Il presidente azzurro parte dai ricordi più lontani, legati a Diego Armando Maradona: «Quando ero lontano dal calcio pensai anche a un film con lui. Passammo tre giorni insieme, mi raccontò tutta la sua storia, fu fantastico», spiega a CBS Sports Golazo, svelando un retroscena inedito della sua carriera da produttore cinematografico.

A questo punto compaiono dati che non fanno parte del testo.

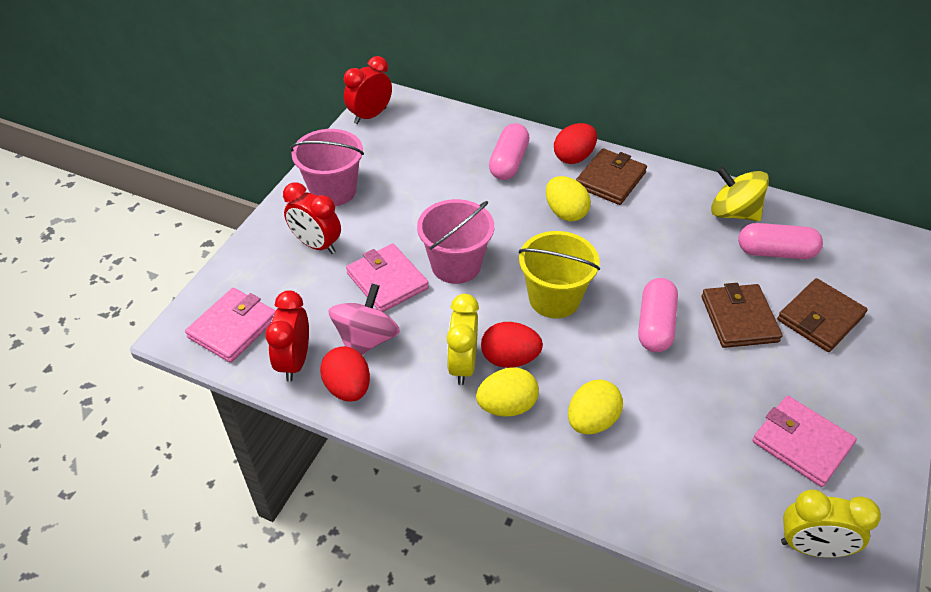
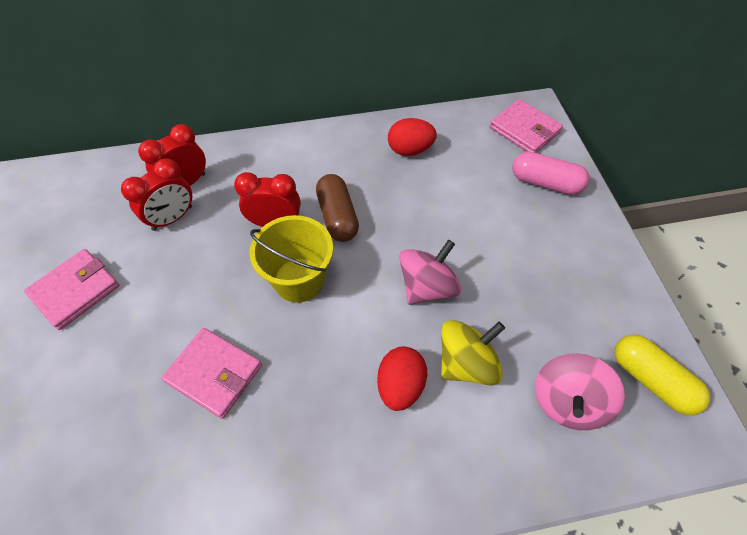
brown capsule: none = 0 -> [316,174,359,242] = 1
brown wallet: [576,148,647,205] [702,283,782,348] [777,278,868,352] = 3 -> none = 0
pink bucket: [290,129,364,206] [417,199,494,284] = 2 -> none = 0
pink capsule: [489,123,529,180] [638,278,678,352] [738,223,823,259] = 3 -> [512,152,590,195] = 1
pink spinning top: [328,284,400,355] = 1 -> [399,240,461,305] [535,353,625,430] = 2
red egg: [320,346,370,401] [481,322,543,368] [554,123,597,164] = 3 -> [377,347,427,411] [388,118,437,156] = 2
yellow capsule: none = 0 -> [614,335,711,415] = 1
yellow clock: [447,294,479,385] [781,489,881,558] = 2 -> none = 0
yellow egg: [476,367,539,417] [546,176,591,221] [568,380,623,434] = 3 -> none = 0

Poi il racconto dell’inizio dell’avventura Napoli, nel 2004: «Ero a Capri quando lessi che il Napoli era fallito. Mi dissero: vuoi comprarlo? Ho messo i soldi sul tavolo ma ho comprato solo un pezzo di carta, non c’era nulla», ricorda De Laurentiis a CBS Sports Golazo. Un percorso complicato: «All’inizio fu terribile, la gente voleva aggredirmi. Ma è stato come il miglior film della mia vita». Da lì la risalita fino alla Serie A e poi i successi europei.
Sul presente, De Laurentiis non nasconde una visione critica del calcio moderno: «È un sistema vecchio, va rinnovato», sottolinea a CBS Sports Golazo. Il tema centrale è il numero eccessivo di partite: «I giocatori non possono disputarne 70 a stagione, è impossibile». E propone una rivoluzione anche nel format: «Perché non dividere i tempi e giocare con il tempo effettivo come nel basket?».

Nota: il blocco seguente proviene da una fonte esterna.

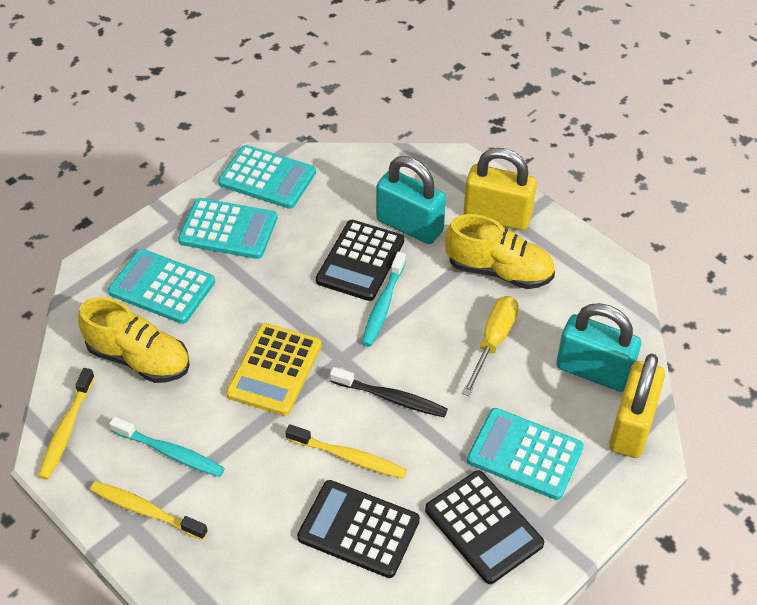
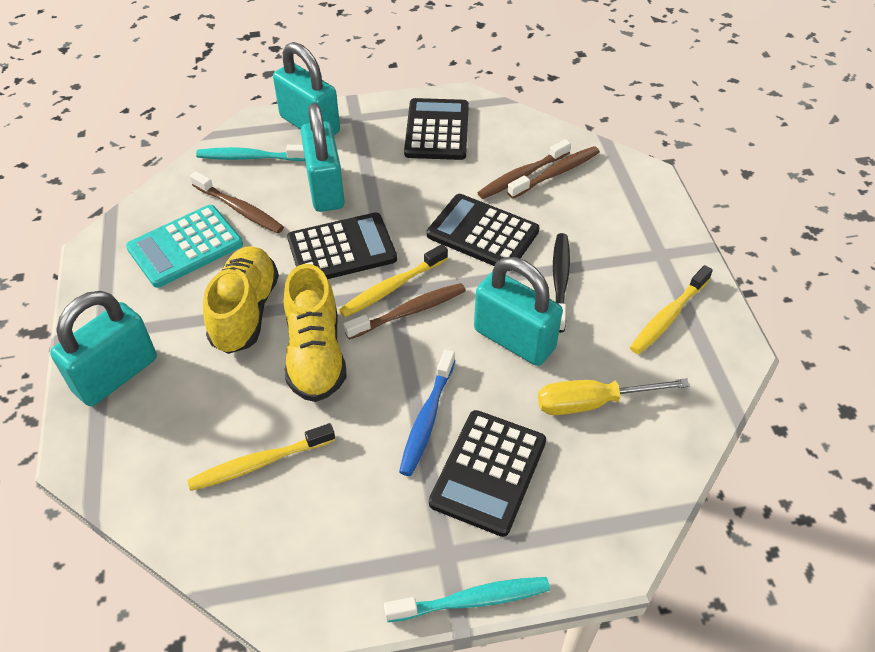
black calculator: [297,480,420,578] [316,220,404,301] [425,470,544,584] = 3 -> [287,212,397,279] [404,98,469,160] [427,194,540,271] [429,410,546,537] = 4
blue toothbrush: none = 0 -> [399,349,455,476] = 1
brown toothbrush: none = 0 -> [190,171,284,234] [343,283,466,340] [477,139,571,199] [507,146,600,199] = 4
turquoise calculator: [108,249,215,324] [178,198,277,259] [218,145,316,209] [467,408,584,500] = 4 -> [126,205,243,288] = 1
turquoise padlock: [376,156,446,244] [556,303,641,392] = 2 -> [50,291,157,406] [273,42,340,135] [301,103,345,212] [474,257,563,366] = 4
yellow calculator: [226,323,322,416] = 1 -> none = 0
yellow padlock: [464,148,537,230] [609,353,665,458] = 2 -> none = 0

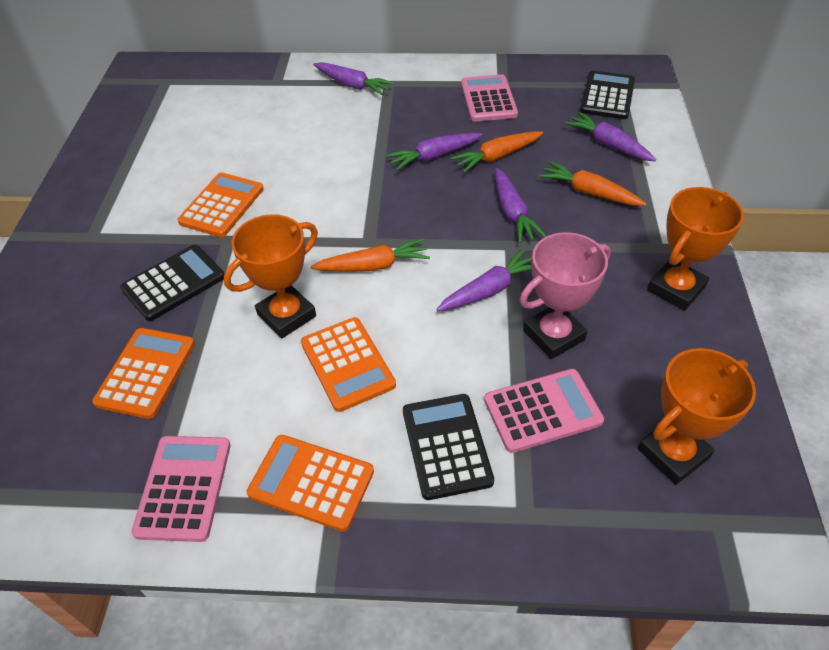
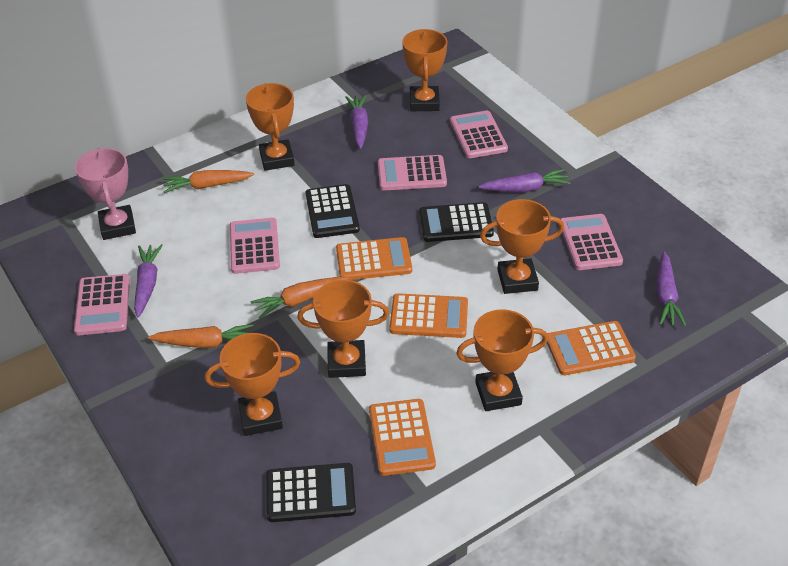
orange trophy: [224,214,318,339] [638,348,756,485] [647,187,744,311] = 3 -> [205,333,300,436] [246,83,295,171] [297,280,389,378] [402,29,447,111] [456,309,548,411] [480,199,564,294] = 6
pink calculator: [131,436,230,542] [461,74,518,122] [484,369,604,453] = 3 -> [74,274,130,335] [230,218,280,274] [378,155,447,191] [450,111,508,158] [560,214,623,270] = 5
purple carrot: [313,62,395,95] [386,133,483,171] [436,249,532,311] [495,168,546,243] [564,112,656,161] = 5 -> [134,244,163,317] [345,95,368,149] [478,169,571,192] [656,252,686,326] = 4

Dura anche la posizione su FIFA, UEFA e agenti: «Fanno troppi soldi, non è vero che li redistribuiscono. Gli agenti sembrano i padroni del calcio, ma non lo sono», afferma De Laurentiis a CBS Sports Golazo, chiedendo maggiore equilibrio e regole più chiare.

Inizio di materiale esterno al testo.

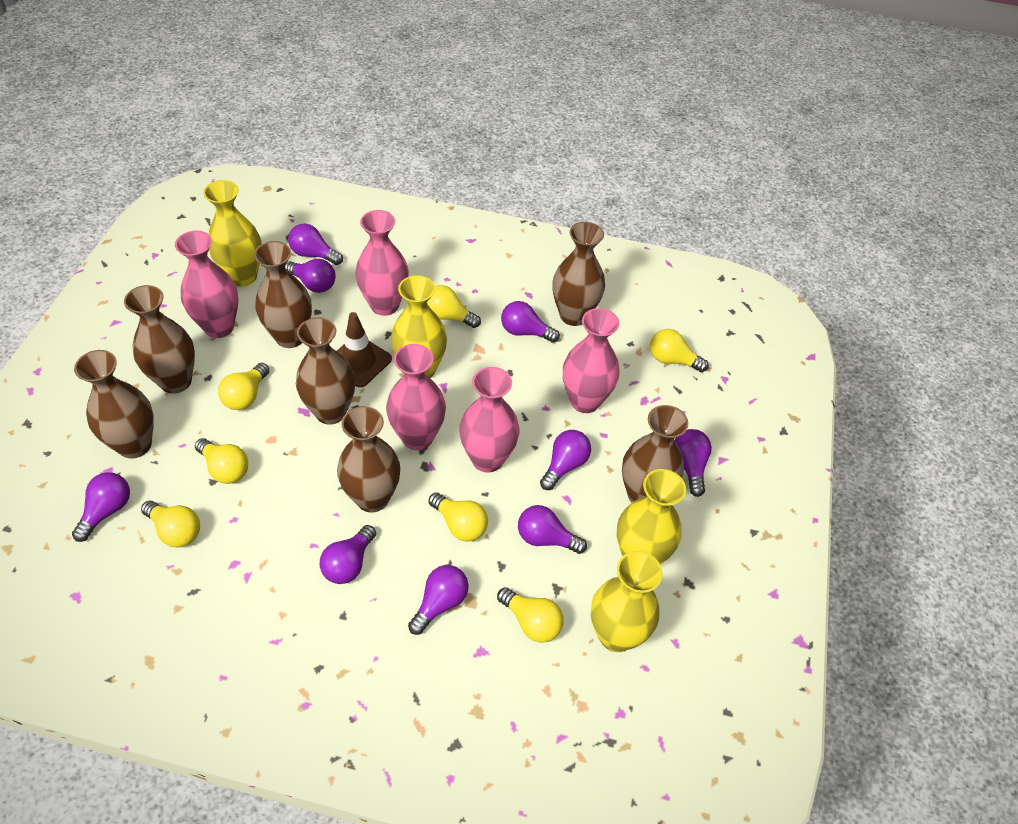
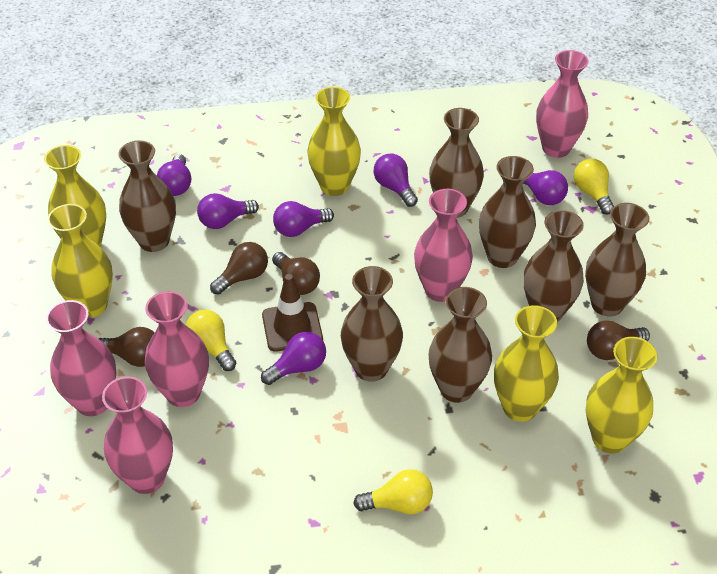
brown light bulb: none = 0 -> [98,327,155,367] [210,242,268,295] [272,252,320,295] [587,320,650,360] = 4
purple light bulb: [72,472,130,542] [285,259,336,293] [288,224,343,265] [320,525,376,584] [408,565,468,635] [501,301,560,343] [518,505,587,554] [540,430,591,490] [675,429,712,497] = 9 -> [157,154,191,196] [197,193,259,229] [261,332,326,385] [273,201,334,237] [374,153,418,207] [523,170,568,205] = 6
yellow light bulb: [141,501,200,548] [195,438,248,484] [218,363,270,410] [427,285,481,328] [428,492,488,542] [497,587,564,643] [650,329,709,372] = 7 -> [186,310,236,371] [353,469,433,514] [574,159,614,215] = 3
yellow vase: [203,180,262,287] [391,275,447,378] [591,551,663,652] [617,469,686,564] = 4 -> [44,145,106,247] [47,204,113,318] [307,87,361,196] [494,305,559,422] [586,337,657,453] = 5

Sul Napoli, invece, il presidente rivendica il lavoro fatto: «Guadagniamo molto meno rispetto ai grandi club europei, ma siamo riusciti a competere lo stesso». Un merito che attribuisce anche alle scelte sugli allenatori: «Sarri, Benitez, Ancelotti, Spalletti, Conte: sono state intuizioni vincenti».
Proprio su Conte, De Laurentiis si esprime con grande stima: «È un grandissimo motivatore. Quando è arrivato voleva partire da zero e così è stato: ha costruito un gruppo che gioca per la maglia», racconta a CBS Sports Golazo, sottolineando il ruolo centrale del tecnico nel successo recente.
Spazio anche ai singoli, con un passaggio su McTominay: «Ha una personalità pazzesca, è elegante, serio, un vero professionista». E inevitabile il confronto con Maradona: «Diego è un monumento del calcio mondiale, un’eccezione».
Infine, un duro affondo sul sistema Nazionale: «Servono meno squadre, meno partite e più tutela per i club. Se i giocatori vanno in Nazionale, devono essere pagati», afferma De Laurentiis a CBS Sports Golazo, proponendo anche assicurazioni per gli infortuni e una gestione più razionale delle convocazioni.
Il messaggio è chiaro: per il presidente del Napoli il calcio deve cambiare profondamente, dentro e fuori dal campo. E il club azzurro vuole continuare a essere protagonista, nonostante tutto.